Fragen Sie Frau Andrea

Lachen am laufenden Band

Kolumnen | aus FALTER 22/11 vom 01.06.2011

Liebe Frau Andrea,

mit Abscheu vernehme ich jeden Tag aus dem Zimmer meines Freundes sein Lieblingsprogramm: idiotische amerikanische Soap-Operas. Das ist schlimm genug, aber da kommt dann noch das irre Lachen des "Publikums“, das ja nicht wirklich existiert. Müssen da ein paar schlechtbezahlte, arme Trottel auf Befehl verschiedene Arten von Lachen produzieren? Wird dieses Lachen live aufgenommen oder künstlich hergestellt? Ich verlasse mich auf Ihre unendliche Weisheit!
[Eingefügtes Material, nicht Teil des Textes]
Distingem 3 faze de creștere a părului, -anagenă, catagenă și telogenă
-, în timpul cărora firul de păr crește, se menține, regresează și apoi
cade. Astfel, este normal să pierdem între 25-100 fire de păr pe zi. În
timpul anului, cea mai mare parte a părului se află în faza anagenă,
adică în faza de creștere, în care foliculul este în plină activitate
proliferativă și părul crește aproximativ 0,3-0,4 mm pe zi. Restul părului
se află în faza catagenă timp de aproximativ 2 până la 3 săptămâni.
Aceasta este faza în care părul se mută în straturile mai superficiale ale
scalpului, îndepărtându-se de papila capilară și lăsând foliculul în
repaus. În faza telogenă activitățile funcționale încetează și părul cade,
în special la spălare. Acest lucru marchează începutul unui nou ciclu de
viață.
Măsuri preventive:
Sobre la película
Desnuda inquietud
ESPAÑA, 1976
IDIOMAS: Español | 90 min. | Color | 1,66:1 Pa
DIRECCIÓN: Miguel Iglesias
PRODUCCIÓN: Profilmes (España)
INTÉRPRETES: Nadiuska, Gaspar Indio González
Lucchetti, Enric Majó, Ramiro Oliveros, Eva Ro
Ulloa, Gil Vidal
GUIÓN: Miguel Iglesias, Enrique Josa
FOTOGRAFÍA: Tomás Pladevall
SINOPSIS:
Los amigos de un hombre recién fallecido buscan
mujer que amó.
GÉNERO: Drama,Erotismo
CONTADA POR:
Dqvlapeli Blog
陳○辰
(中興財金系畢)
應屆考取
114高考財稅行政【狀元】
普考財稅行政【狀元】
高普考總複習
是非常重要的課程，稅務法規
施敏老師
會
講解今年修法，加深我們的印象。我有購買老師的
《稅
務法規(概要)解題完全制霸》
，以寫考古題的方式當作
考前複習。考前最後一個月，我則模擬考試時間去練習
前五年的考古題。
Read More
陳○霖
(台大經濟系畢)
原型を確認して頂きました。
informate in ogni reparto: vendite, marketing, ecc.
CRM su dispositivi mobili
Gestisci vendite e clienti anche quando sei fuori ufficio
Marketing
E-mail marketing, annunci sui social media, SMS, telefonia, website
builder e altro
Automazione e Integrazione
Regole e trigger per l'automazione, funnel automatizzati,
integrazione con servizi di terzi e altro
Mit irrem Lachen und lieben Grüßen

Inge Mayer, per E-Mail

Liebe Inge,

das von Ihnen beschriebene Phänomen wird bei uns im Tingeltangel-Business als canned laughter, Konservenlachen, bezeichnet. Die Frühzeit des amerikanischen Fernsehens begann mit einem Dilemma. Waren die ersten Sendungen noch vor Publikum aufgenommen worden, kam es mit dem Aufkommen der Single-Camera-Technik zum gestalterischen Konflikt. Den Zusehern waren Publikumsreaktionen so vertraut, dass fehlendes Lachen automatisch mit ernsten Inhalten verbunden wurde. Woher also das vertraute Lachen für die erst im Schneideraum fertiggestellten Shows nehmen? Vom Band. Eine Technik, die Tontechniker Jack Mulin und Scriptwriter Bill Morrow erstmals bei einer von Bing Crosbys Radioshows verwendet hatten. Was war geschehen? Der Hillbilly-Komiker Bob Burns war zu Gast gewesen und hatte mit rassistischen Farm-Witzen schreiendes Live-Publikums-Gelächter provoziert. Die Witze wurden zwar nicht verwendet, das Lachen aber auf Band gesichert. Ein paar Wochen später gab es eine vergleichsweise maue Show. Sie wurde mit den aufgenommenen Lachern aufgefettet.

Das Lachband war geboren. Es fand seinen Einsatz in den erwähnten US-Einkamera-Sitcoms. Tests mit nichtbelachbandeten Shows blieben ernüchternd. In synchronisierten Versionen amerikanischer TV-Serien hilft das Lachband auch beim Verschleifen schlechtsitzender Dialoge. Die Präsenz von Konservenlachen hängt mit der Konjunktur von Sendungen aus den 60ern und 70ern zusammen. Frischeres Material zeigt einen Paradigmenwechsel. "Malcolm in the Middle“ kommt wie die Mehrzahl der neueren US-Produktionen ohne Lachband aus. "Two and a Half Men“ ist in diesem Sinne noch ganz Retro-Sitcom.